Infopoint da 135mila euro:
nove comuni uniti dai laghi
BELFORTE - Il consiglio comunale ha approvato il progetto Pil “Laghi e Dintorni nell’Appennino Maceratese”. Sarà ristrutturata una parte dell’edificio Ex Mattatoio

L’assessore Francesco Losego che ha seguito tutta la programmazione del Pil tra i nove Comuni ed il Gal Sibilla
Nove comuni insieme nel progetto Pil “Laghi e Dintorni nell’Appennino Maceratese”. Il comune di Belforte durante l’ultima seduta del consiglio ha approvato l’accordo di programma con Bolognola, Caldarola, Camerino, Camporotondo, Cessapalombo, Fiastra, Valfornace e che vede come capofila scelto dai vari sindaci il comune di Serrapetrona. Il progetto avviato in maniera sperimentale dalla Regione Marche e dai vari Gal, è stato un importante tavolo di confronto e condivisione tra le diverse amministrazioni, sui temi di valorizzazione turistica che interessano i vari territori, anche grazie all’introduzione del supporto vincolante degli investimenti privati nell’attuazione degli interventi di natura pubblica, che ha mosso gli amministratori a confrontarsi con problematiche specifiche ed opportunità di interesse dei concittadini.
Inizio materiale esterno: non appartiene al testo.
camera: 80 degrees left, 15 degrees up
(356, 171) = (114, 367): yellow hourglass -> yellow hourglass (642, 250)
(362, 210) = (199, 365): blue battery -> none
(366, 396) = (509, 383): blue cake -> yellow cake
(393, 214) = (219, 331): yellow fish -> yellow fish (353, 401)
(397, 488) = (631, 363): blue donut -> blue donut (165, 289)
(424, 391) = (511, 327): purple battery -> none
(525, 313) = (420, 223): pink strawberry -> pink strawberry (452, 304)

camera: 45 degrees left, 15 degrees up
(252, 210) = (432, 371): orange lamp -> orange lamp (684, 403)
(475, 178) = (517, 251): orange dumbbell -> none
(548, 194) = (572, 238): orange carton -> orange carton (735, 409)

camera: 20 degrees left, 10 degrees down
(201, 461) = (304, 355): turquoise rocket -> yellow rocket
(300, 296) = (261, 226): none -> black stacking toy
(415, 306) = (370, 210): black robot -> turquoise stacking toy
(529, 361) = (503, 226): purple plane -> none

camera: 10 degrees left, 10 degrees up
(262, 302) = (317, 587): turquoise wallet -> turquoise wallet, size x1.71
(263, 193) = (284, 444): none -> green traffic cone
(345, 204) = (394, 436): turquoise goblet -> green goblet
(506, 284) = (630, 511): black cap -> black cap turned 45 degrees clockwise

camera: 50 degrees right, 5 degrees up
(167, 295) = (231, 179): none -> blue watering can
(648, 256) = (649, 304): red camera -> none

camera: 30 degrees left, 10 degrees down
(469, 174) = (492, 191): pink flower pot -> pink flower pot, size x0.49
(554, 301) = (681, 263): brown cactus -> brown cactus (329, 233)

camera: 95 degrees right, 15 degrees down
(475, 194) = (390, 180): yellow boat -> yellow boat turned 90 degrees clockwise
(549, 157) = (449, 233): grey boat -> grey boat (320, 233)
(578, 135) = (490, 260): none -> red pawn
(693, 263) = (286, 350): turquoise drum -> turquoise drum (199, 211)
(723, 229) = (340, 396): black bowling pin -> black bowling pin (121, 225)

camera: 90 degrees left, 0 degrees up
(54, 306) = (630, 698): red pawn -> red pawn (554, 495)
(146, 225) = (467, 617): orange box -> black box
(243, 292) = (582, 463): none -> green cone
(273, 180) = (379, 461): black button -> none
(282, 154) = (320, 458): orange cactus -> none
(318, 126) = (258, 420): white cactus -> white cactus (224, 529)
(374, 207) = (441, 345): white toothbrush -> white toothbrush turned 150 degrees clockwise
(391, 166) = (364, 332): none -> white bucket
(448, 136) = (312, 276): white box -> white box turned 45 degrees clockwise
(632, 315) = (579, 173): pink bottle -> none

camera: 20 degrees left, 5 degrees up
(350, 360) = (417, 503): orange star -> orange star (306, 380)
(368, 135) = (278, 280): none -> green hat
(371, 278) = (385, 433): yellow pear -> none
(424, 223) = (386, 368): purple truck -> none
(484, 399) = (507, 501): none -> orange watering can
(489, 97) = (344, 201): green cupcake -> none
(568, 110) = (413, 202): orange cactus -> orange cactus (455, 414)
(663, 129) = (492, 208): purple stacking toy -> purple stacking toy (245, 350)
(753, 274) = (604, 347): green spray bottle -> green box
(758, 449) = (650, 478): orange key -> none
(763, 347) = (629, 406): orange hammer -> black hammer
«L’obbiettivo che ci siamo dati – scrive il sindaco di Belforte Roberto Paoloni – è stato quello valorizzare i territori ed aumentarne l’attrattività in chiave turistica, promuovendo interventi sia pubblici che privati, avvalendosi di un progetto condiviso che vedesse il laghi come elemento di unione tra i vari territori. Il progetto presentato da Belforte approvato a livello di progettazione preliminare in consiglio comunale intende realizzare, attraverso la ristrutturazione di una parte dell’ edificio di proprietà comunale (Ex Mattatoio nonché Casa Ecologica), di un centro di informazione turistico di riferimento (Info Point) a servizio di tutti i comuni interessati dal progetto e dei turisti che cercano supporto durante il loro soggiorno a partire dai trasporti, alle esperienze che possono acquisire sul territorio fino alla conoscenza di tutte le tipicità gastronomiche locali».
L’infopoint dovrà assolvere, oltre all’accoglienza e all’informazione turistica (trasporti, ricettività, attività da svolgere) anche quella della comunicazione «Da queste funzioni – continua Paoloni – si percepisce l’importanza sul territorio, non solo per gli ospiti che oggi sono dei veri e propri “viaggiatori consapevoli”, ma anche per gli operatori turistici-commerciali e associazioni del posto che devono vedere l’Info Point come un’opportunità di confronto e soprattutto di crescita del territorio e di conseguenza anche delle attività locali». Il costo per l’intervento previsto per la sistemazione della struttura a servizio del territorio sarà di circa 135.000, l’80% sarà coperto da fondi europei, attraverso il Gal e la rimanente parte vedrà la compartecipazione dei comuni.